• [What you are asked to do]: Pick out each line in the entries below that contains the string "heilige", matching case exactly.

--- Provided entries Enclosed Below ---

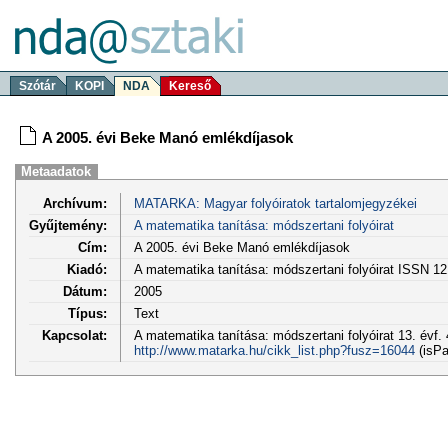
Szótár
KOPI
NDA
Kereső
A 2005. évi Beke Manó emlékdíjasok
Metaadatok
Archívum:
MATARKA: Magyar folyóiratok tartalomjegyzékei
Gyűjtemény:
A matematika tanítása: módszertani folyóirat
Cím:
A 2005. évi Beke Manó emlékdíjasok
Kiadó:
A matematika tanítása: módszertani folyóirat ISSN 1
Dátum:
2005
Típus:
Text
Kapcsolat:
A matematika tanítása: módszertani folyóirat 13. évf. 
http://www.matarka.hu/cikk_list.php?fusz=16044
(isPa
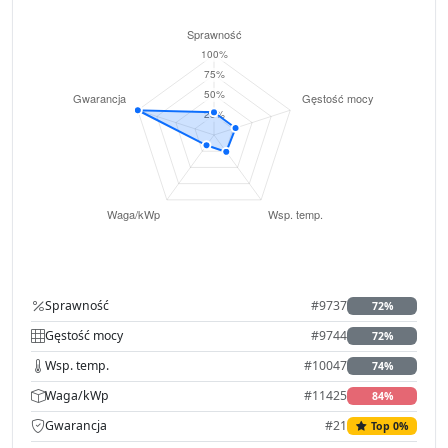
Sprawność
#9737
72%
Gęstość mocy
#9744
72%
Wsp. temp.
#10047
74%
Waga/kWp
#11425
84%
Gwarancja
#21
Top 0%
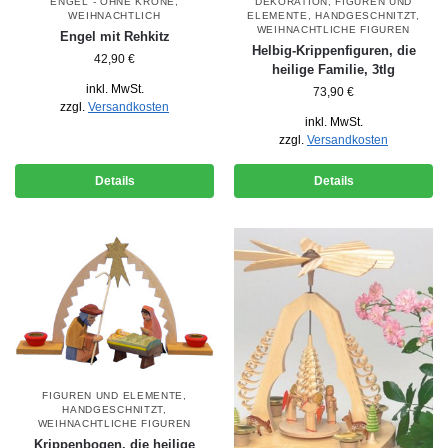
ENGEL - OHNE KRONE
,
DEKORATION
,
FIGUREN UND
WEIHNACHTLICH
ELEMENTE
,
HANDGESCHNITZT
,
WEIHNACHTLICHE FIGUREN
Engel mit Rehkitz
Helbig-Krippenfiguren, die
42,90
€
heilige Familie, 3tlg
inkl. MwSt.
73,90
€
zzgl.
Versandkosten
inkl. MwSt.
zzgl.
Versandkosten
Details
Details
FIGUREN UND ELEMENTE
,
HANDGESCHNITZT
,
WEIHNACHTLICHE FIGUREN
Krippenbogen, die heilige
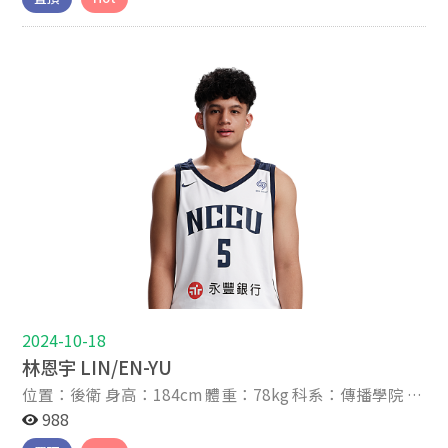
2024-8 我是潘立丞，是位來自宜蘭縣蘇澳鎮的學生。 從
幼稚園放學開始，我就跟爸爸去家裡附近的國小打籃球，
因此很快地愛上了籃球。那時好動的我，升上國小很快就
在三年級時加入籃球隊。還記得那時因為加入球隊，成績
下滑，結果被禁止練習，但我還是會偷偷跑去練習。結果
被教練趕回班上，但我還是會偷偷在外面看。 上了國中
後，當然也加入了籃球隊。剛加入第一年我是隊裡最有底
子的，所以就打了控球，當然也是那時新生中最出色的。
之後國二因為身高長高就打到鋒線，到了國三因為身高是
隊裡第二高的，所以打到中鋒。但那時因為轉行，加上換
了新教練，不適應就很碰壁，一整個想放棄籃球。雖然有
繼續練，但一整個就不想練球。 很榮幸能夠加入政大雄鷹
這個大家庭，讓我有很好的機會在這麼好的環境下打球，
專注精進自己的球技。除了打球，讀書的環境也很好，讓
我能充實內在。未來四年不負自己的期望，時刻惦記著籃
球裡的團隊精神，朝著球隊的目標共同邁進。 最後也謝謝
2024-10-18
姜董、威哥還有所有教練團隊，以及政治大學整個學校給
林恩宇 LIN/EN-YU
我的機會，讓我能在這裡好好讀書打球。我一定會繼續努
位置：後衛 身高：184cm 體重：78kg 科系：傳播學院 年
力，成為一個好的學生運動員，也期待這四年能持續成
級：大二 家鄉：宜蘭 高中：光復高中 生日：2006-08-02
988
長，成為更好的自己。
星座：獅子 IG帳號：l_e_y_0802 關於我 About Me 2024-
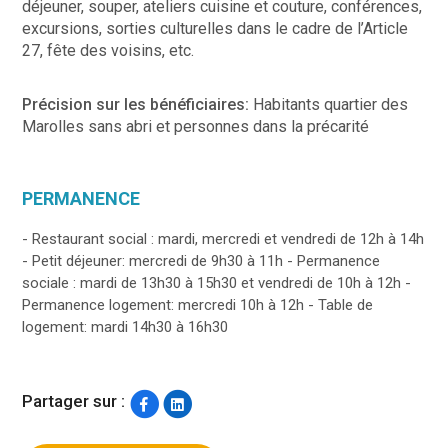
déjeuner, souper, ateliers cuisine et couture, conférences,
excursions, sorties culturelles dans le cadre de l’Article
27, fête des voisins, etc.
Précision sur les bénéficiaires:
Habitants quartier des
Marolles sans abri et personnes dans la précarité
PERMANENCE
- Restaurant social : mardi, mercredi et vendredi de 12h à 14h
- Petit déjeuner: mercredi de 9h30 à 11h - Permanence
sociale : mardi de 13h30 à 15h30 et vendredi de 10h à 12h -
Permanence logement: mercredi 10h à 12h - Table de
logement: mardi 14h30 à 16h30
Partager sur :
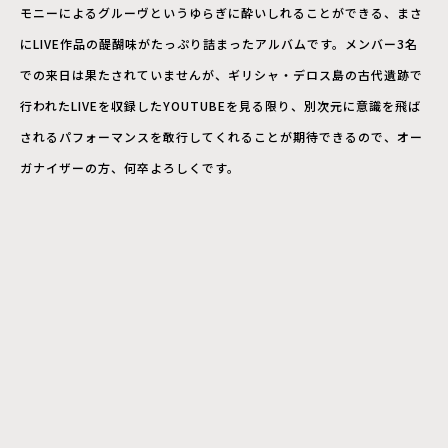
モニーによるグルーヴというゆらぎに酔いしれることができる、まさ
にLIVE作品の醍醐味がたっぷり詰まったアルバムです。メンバー3名
での来日は果たされていませんが、ギリシャ・デロス島の古代遺跡で
行われたLIVEを収録したYOUTUBEを見る限り、別次元に意識を飛ば
されるパフォーマンスを敢行してくれることが期待できるので、オー
ガナイザーの方、何卒よろしくです。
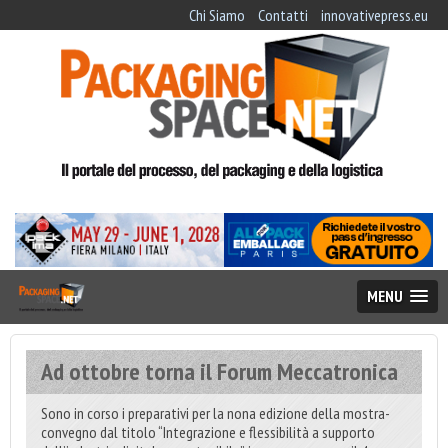
Chi Siamo
Contatti
innovativepress.eu
MENU
Ad ottobre torna il Forum Meccatronica
Sono in corso i preparativi per la nona edizione della mostra-
convegno dal titolo “Integrazione e flessibilità a supporto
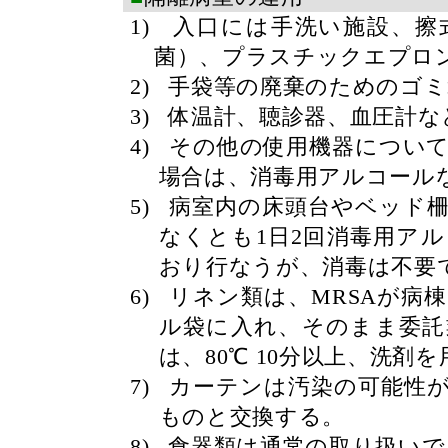
1)
入口には手洗い施設、擦
菌）、プラスチックエプロ
2)
手袋等の廃棄のためのゴミ
3)
体温計、聴診器、血圧計な
4)
その他の使用機器につい
場合は、消毒用アルコール
5)
病室内の床頭台やベッド
なくとも
1
日
2
回消毒用アル
おり行なうが、消毒は不要
6)
リネン類は、
MRSA
が病棟
ル袋に入れ、そのまま委託
は、
80
℃
10
分以上、洗剤を
7)
カーテンは汚染の可能性
ものと交換する。
8)
食器類は通常の取り扱いで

--- End of Enclosed Provided entries ---

• [Expected answer]:
heilige Familie, 3tlg
Krippenbogen, die heilige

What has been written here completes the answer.